Did you know....Free Willy's killer whale "Keiko" was caught in Iceland's east fjords?  After spending more than 20 years in captivity, he was released in Iceland.  Unforuntaely, he was found dead in a Norwegian fjord one year later. 

I have to say, one of the most unique things we saw at this museum was a small reading station.  As you walk through the museum you can see a sign for a room stating 


What more could anyone ever want?  We made our way to a little library with couches, plenty of books, and hot coffee to take a break and enjoy this odd and wonderful addition to the museum.  It is now important that every museum needs a mini library with free coffee. 

The Blue Whale exhibit was really interesting to see and awesome to finally see a scale of the largest animal ever found on this planet.  This article explains more about the whale and how it was acquired (found washed up on the shore and how this 25 meter long and 4-6 meter wide blue whale skeleton was prepared for the exhibit). 
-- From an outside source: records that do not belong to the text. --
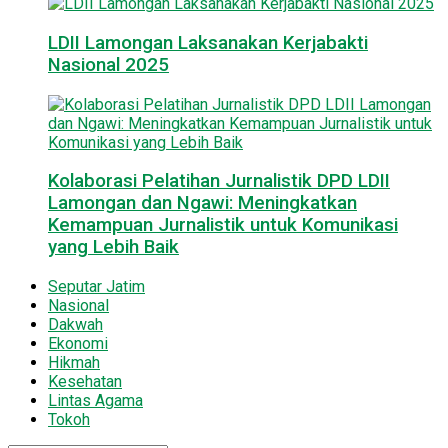
LDII Lamongan Laksanakan Kerjabakti
Nasional 2025
Kolaborasi Pelatihan Jurnalistik DPD LDII
Lamongan dan Ngawi: Meningkatkan
Kemampuan Jurnalistik untuk Komunikasi
yang Lebih Baik
Seputar Jatim
Nasional
Dakwah
Ekonomi
Hikmah
Kesehatan
Lintas Agama
Tokoh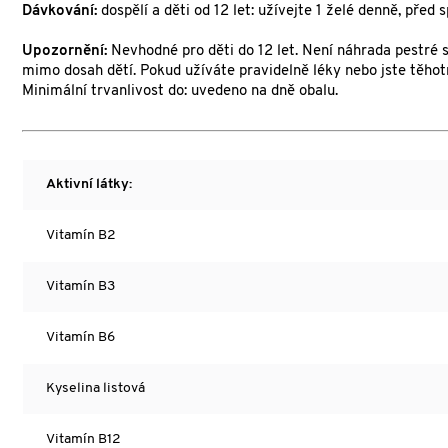
Dávkování:
dospělí a děti od 12 let: užívejte 1 želé denně, před
Upozornění:
Nevhodné pro děti do 12 let. Není náhrada pestré 
mimo dosah dětí. Pokud užíváte pravidelně léky nebo jste těhotn
Minimální trvanlivost do: uvedeno na dně obalu.
Aktivní látky:
Vitamín B2
Vitamín B3
Vitamín B6
Kyselina listová
Vitamín B12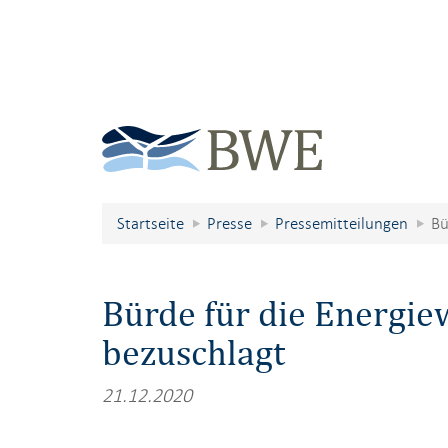
Startseite
Presse
Pressemitteilungen
Bü
Bürde für die Energi
bezuschlagt
21.12.2020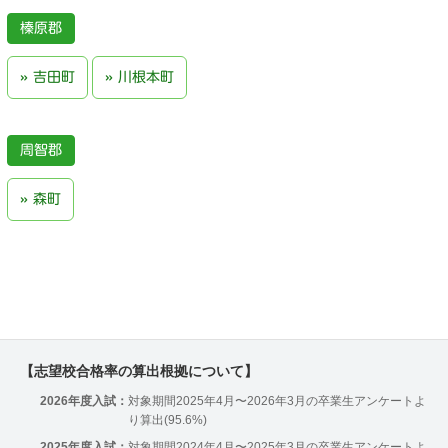
榛原郡
吉田町
川根本町
周智郡
森町
【志望校合格率の算出根拠について】
2026年度入試：
対象期間2025年4月〜2026年3月の卒業生アンケートよ
り算出(95.6%)
2025年度入試：
対象期間2024年4月〜2025年3月の卒業生アンケートよ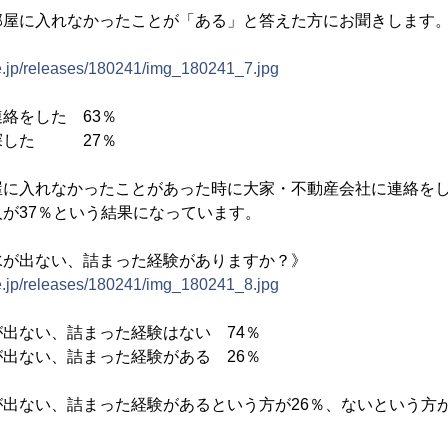
部屋に入れなかったことが「ある」と答えた方にお聞きします
ne.jp/releases/180241/img_180241_7.jpg
絡をした 63％
探した 27％
屋に入れなかったことがあった時に大家・不動産会社に連絡をし
が37％という結果になっています。
水が出ない、詰まった経験がありますか？》
ne.jp/releases/180241/img_180241_8.jpg
出ない、詰まった経験はない 74％
出ない、詰まった経験がある 26％
出ない、詰まった経験があるという方が26％、ないという方が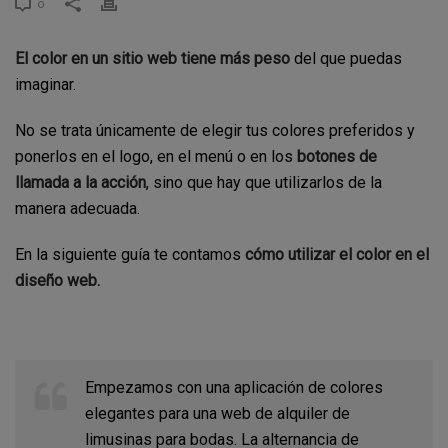
0
El color en un sitio web tiene más peso
del que puedas
imaginar.
No se trata únicamente de elegir tus colores preferidos y
ponerlos en el logo, en el menú o en los
botones de
llamada a la acción
, sino que hay que utilizarlos de la
manera adecuada.
En la siguiente guía te contamos
cómo utilizar el color en el
diseño web.
Empezamos con una aplicación de colores
elegantes para una web de alquiler de
limusinas para bodas. La alternancia de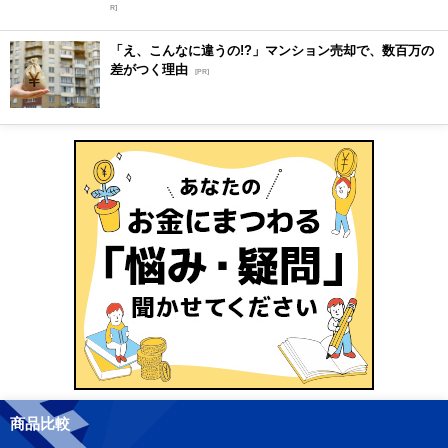
R]
「え、こんなに違うの!?」マンション売却で、数百万の
差がつく理由
[PR]
商品比較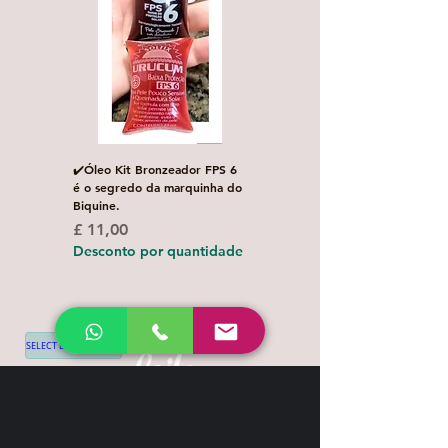
✔️Óleo Kit Bronzeador FPS 6
Escova de Cabelo Masculi
é o segredo da marquinha do
de Bolso Oval com 1 uni
Biquine.
Preço normal
£ 3,00
Preço
£ 11,00
Desconto por quanti
Desconto por quantidade
SELECT LANGUAGE
▼
Shipping & Return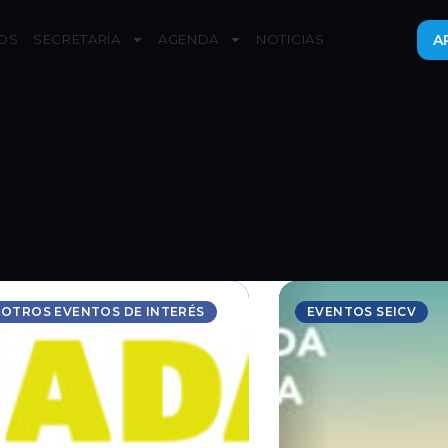
OS
SECRETARÍA
AGENDA
NOTICIAS
A
OTROS EVENTOS DE INTERÉS
EVENTOS SEICV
Upstairs, you can see the other skeletons of various cetaceans ranging from all the popular whales to the fun and funky like the Narwhal. 
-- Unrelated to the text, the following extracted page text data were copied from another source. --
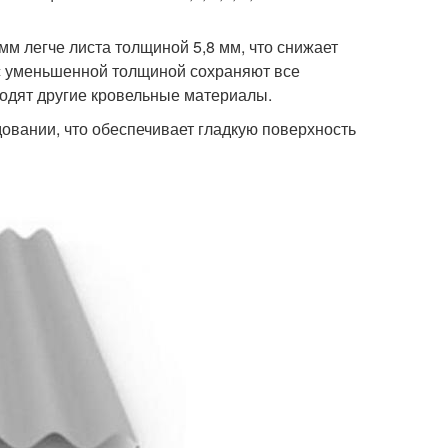
м легче листа толщиной 5,8 мм, что снижает
с уменьшенной толщиной сохраняют все
сходят другие кровельные материалы.
вании, что обеспечивает гладкую поверхность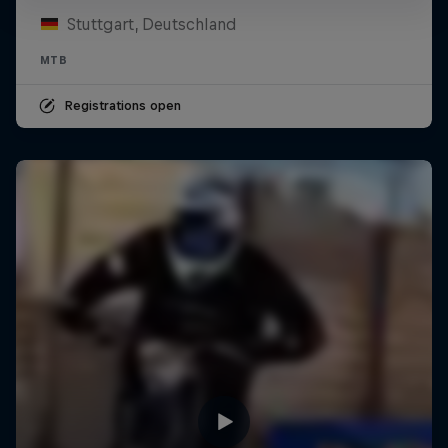
Stuttgart, Deutschland
MTB
Registrations open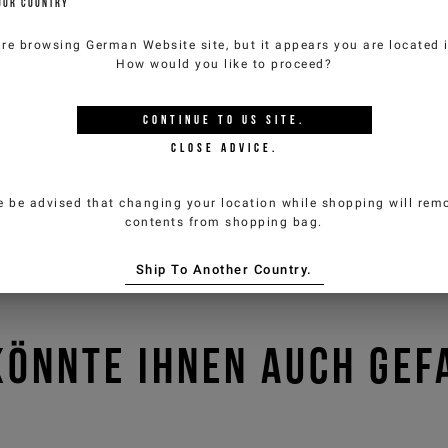
OUR COUNTRY
are browsing
German Website
site, but it appears you are located
How would you like to proceed?
CONTINUE TO
US
SITE.
CLOSE ADVICE.
e be advised that changing your location while shopping will remo
contents from shopping bag.
Ship To Another Country.
KÖNNTE IHNEN AUCH GEF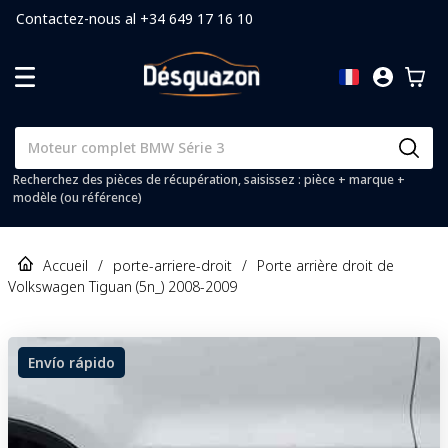
Contactez-nous al +34 649 17 16 10
Recherchez des pièces de récupération, saisissez : pièce + marque +
modèle (ou référence)
Accueil
/
porte-arriere-droit
/
Porte arrière droit de
Volkswagen Tiguan (5n_) 2008-2009
Envío rápido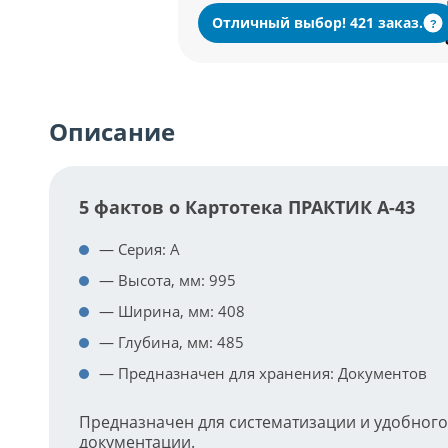
Отличный выбор! 421 заказ.
?
Описание
5 фактов о Картотека ПРАКТИК А-43
— Серия: А
— Высота, мм: 995
— Ширина, мм: 408
— Глубина, мм: 485
— Предназначен для хранения: Документов
Предназначен для систематизации и удобного
документации.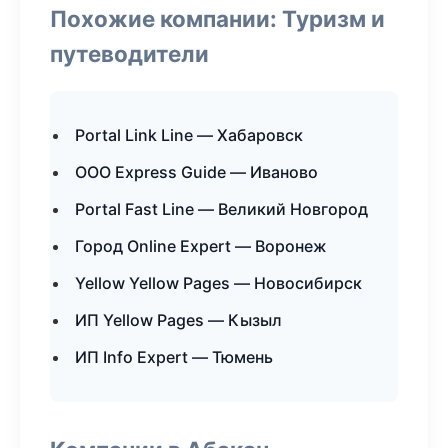
Похожие компании: Туризм и
путеводители
Portal Link Line — Хабаровск
ООО Express Guide — Иваново
Portal Fast Line — Великий Новгород
Город Online Expert — Воронеж
Yellow Yellow Pages — Новосибирск
ИП Yellow Pages — Кызыл
ИП Info Expert — Тюмень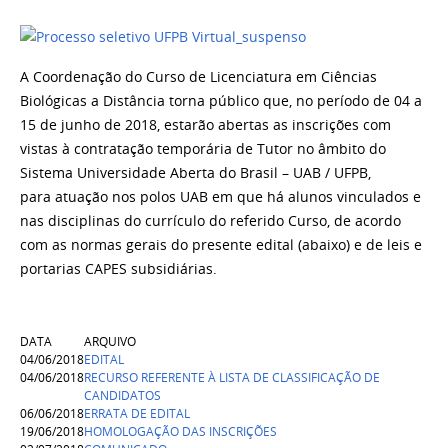
A Coordenação do Curso de Licenciatura em Ciências
Biológicas a Distância torna público que, no período de 04 a
15 de junho de 2018, estarão abertas as inscrições com
vistas à contratação temporária de Tutor no âmbito do
Sistema Universidade Aberta do Brasil – UAB / UFPB,
para atuação nos polos UAB em que há alunos vinculados e
nas disciplinas do currículo do referido Curso, de acordo
com as normas gerais do presente edital (abaixo) e de leis e
portarias CAPES subsidiárias.
DATA
ARQUIVO
04/06/2018
EDITAL
04/06/2018
RECURSO REFERENTE À LISTA DE CLASSIFICAÇÃO DE
CANDIDATOS
06/06/2018
ERRATA DE EDITAL
19/06/2018
HOMOLOGAÇÃO DAS INSCRIÇÕES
Húsavík Whale Museum | Hafnarstétt 1 | 640 Húsavík | Iceland
Phone: +354 414 2800 | E-mail: | Kt. 460105-3740

June, July, August: 08:30 – 18:30 daily
May and September  9:00 – 18:00 daily
October: 10 – 16 daily
November – April:  10 – 16 weekdays

KW Worth the Visit?  Absolutely!
Overall, we really enjoyed visiting this little town.  Great little stores, good food, great museums, and lots of different whale watching operations if you chose.  I highly recommend this detour off the Ring Road to learn more about Iceland's whaling culture and the native species that can be seen right from this bay. 

Food:  Naustið Seafood Restaurant and "Fish & Chips" in Húsavík.
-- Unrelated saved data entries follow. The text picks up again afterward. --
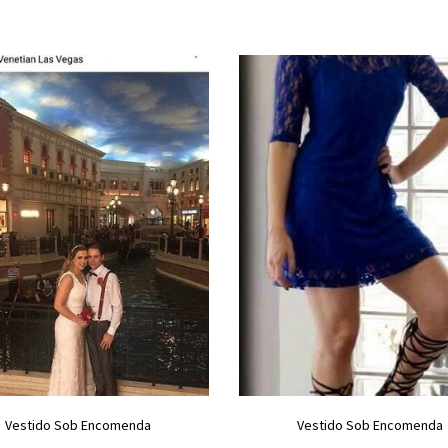
Vestido Sob Encomenda
Vestido Sob Encomenda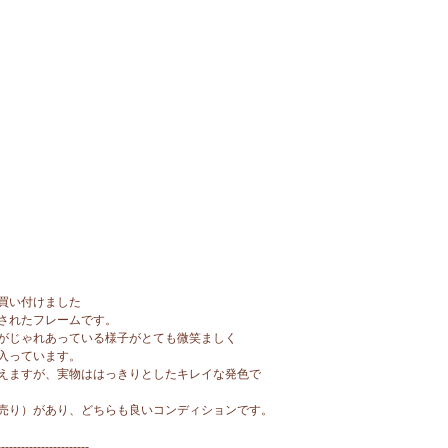
買い付けました
装されたフレームです。
がじゃれあっている様子がとても微笑ましく
入っています。
えますが、実物ははっきりとしたキレイな発色で
売り）があり、どちらも良いコンディションです。
-----------------------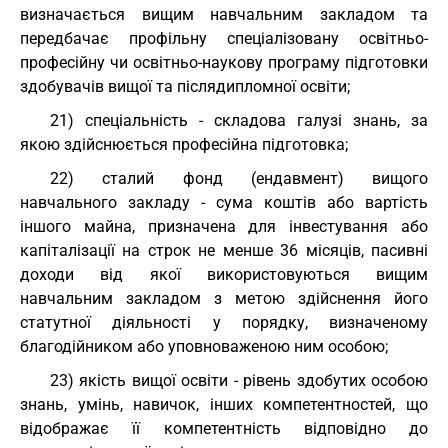
визначається вищим навчальним закладом та
передбачає профільну спеціалізовану освітньо-
професійну чи освітньо-наукову програму підготовки
здобувачів вищої та післядипломної освіти;
21) спеціальність - складова галузі знань, за
якою здійснюється професійна підготовка;
22) сталий фонд (ендавмент) вищого
навчального закладу - сума коштів або вартість
іншого майна, призначена для інвестування або
капіталізації на строк не менше 36 місяців, пасивні
доходи від якої використовуються вищим
навчальним закладом з метою здійснення його
статутної діяльності у порядку, визначеному
благодійником або уповноваженою ним особою;
23) якість вищої освіти - рівень здобутих особою
знань, умінь, навичок, інших компетентностей, що
відображає її компетентність відповідно до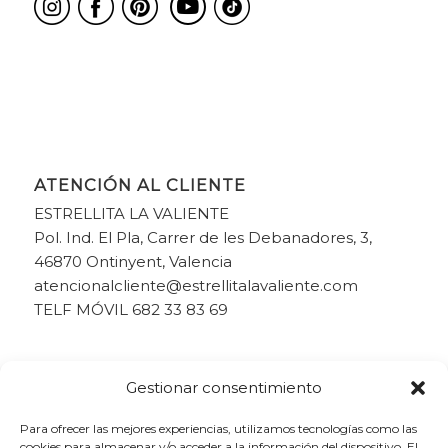
ATENCIÓN AL CLIENTE
ESTRELLITA LA VALIENTE
Pol. Ind. El Pla, Carrer de les Debanadores, 3,
46870 Ontinyent, Valencia
atencionalcliente@estrellitalavaliente.com
TELF MÓVIL 682 33 83 69
Gestionar consentimiento
Para ofrecer las mejores experiencias, utilizamos tecnologías como las
cookies para almacenar y/o acceder a la información del dispositivo. El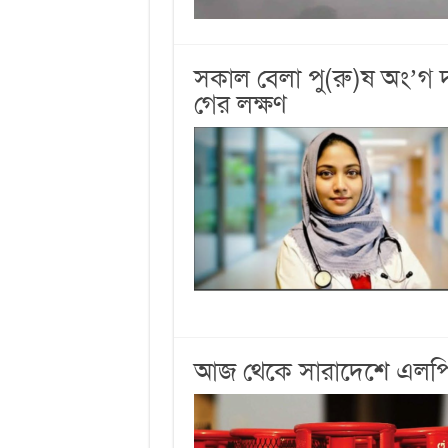
সকাল বেলা পু(রু)ষ অং’গ 
গের লক্ষণ
আজ থেকে সারাদেশে এলপিজি 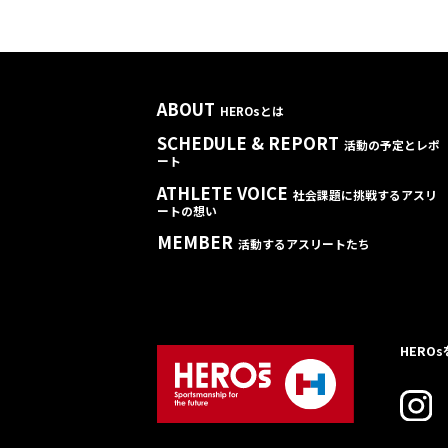
ABOUT
HEROsとは
SCHEDULE & REPORT
活動の予定とレポ
ート
ATHLETE VOICE
社会課題に挑戦するアスリ
ートの想い
MEMBER
活動するアスリートたち
HERO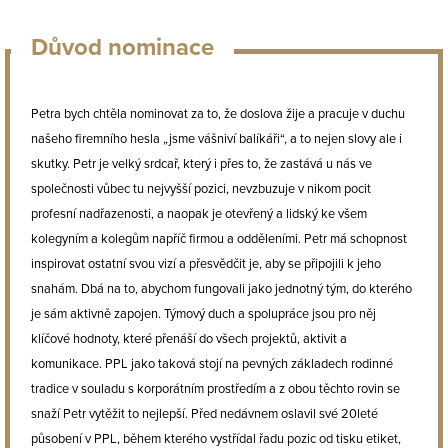
Důvod nominace
Petra bych chtěla nominovat za to, že doslova žije a pracuje v duchu
našeho firemního hesla „jsme vášniví balíkáři“, a to nejen slovy ale i
skutky. Petr je velký srdcař, který i přes to, že zastává u nás ve
společnosti vůbec tu nejvyšší pozici, nevzbuzuje v nikom pocit
profesní nadřazenosti, a naopak je otevřený a lidský ke všem
kolegyním a kolegům napříč firmou a odděleními. Petr má schopnost
inspirovat ostatní svou vizí a přesvědčit je, aby se připojili k jeho
snahám. Dbá na to, abychom fungovali jako jednotný tým, do kterého
je sám aktivně zapojen. Týmový duch a spolupráce jsou pro něj
klíčové hodnoty, které přenáší do všech projektů, aktivit a
komunikace. PPL jako taková stojí na pevných základech rodinné
tradice v souladu s korporátním prostředím a z obou těchto rovin se
snaží Petr vytěžit to nejlepší. Před nedávnem oslavil své 20leté
působení v PPL, během kterého vystřídal řadu pozic od tisku etiket,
Naustið Seafood Restaurant:  
We had been hearing about this Icelandic Fish Soup for some time now and with the cold dreary weather, we decided today was finally the day to hunt some soup down.  Naustið Seafood Restaurant in Húsavík came highly recommended so we stopped in to grab some hot soup and a cold beer. I had the appetizer portion of the fish soup (1100 ISK) and Thatcher had the dinner portion of the fish soup (1750 ISK). Both came with bread and were absolutely delicious.  A hearty rich tomato coconut brother with various seafood mixed in.  I immediately tried to recreate this soup upon arriving home in the states. 
Address:  Ásgarðsvegur, Húsavík, Iceland

Fish & Chips on the dock:  
As we parked the car and walked around this little town, we noticed a building sporting the FISH & CHIPS logo.  For $16, we received a HUGE portion of fish and fries.   It wasn't the best fish and chips I have ever had but it was fresh, local, and a huge portion for a great price.  Hafnarstett 19, Husavik 640, Iceland

Kidagil Guesthouse
After leaving Húsavík, we traveled south down 85 to meet back up with the Ring Road.  From the Ring Road, we headed south down 842.  We spent the night off the beaten path at the Kidagil Guesthouse for $210 for 4 people (one family room with four twin sized beds, shared bathroom).  The room was one of the cheaper nights, but unfortunately, it did require a 25-minute detour (each way) off the Ring Road.  We followed a gravel road along this beautiful river before crossing a TINY bridge and arriving at our guesthouse.  We were surprised to discover that we had this whole rather large guesthouse to ourselves. The rooms were clean and we had plenty of bathrooms.  There was a large living room space but no kitchen where you could prepare your own food.  Breakfast was included and consisted of a large spread of Icelandic breakfast items.  The guesthouse also served as a museum about bandits and outlaws of Iceland and you could see various posters and exhibits throughout the halls.

For the days driving we covered about 230 km for about 3.5 hours of driving.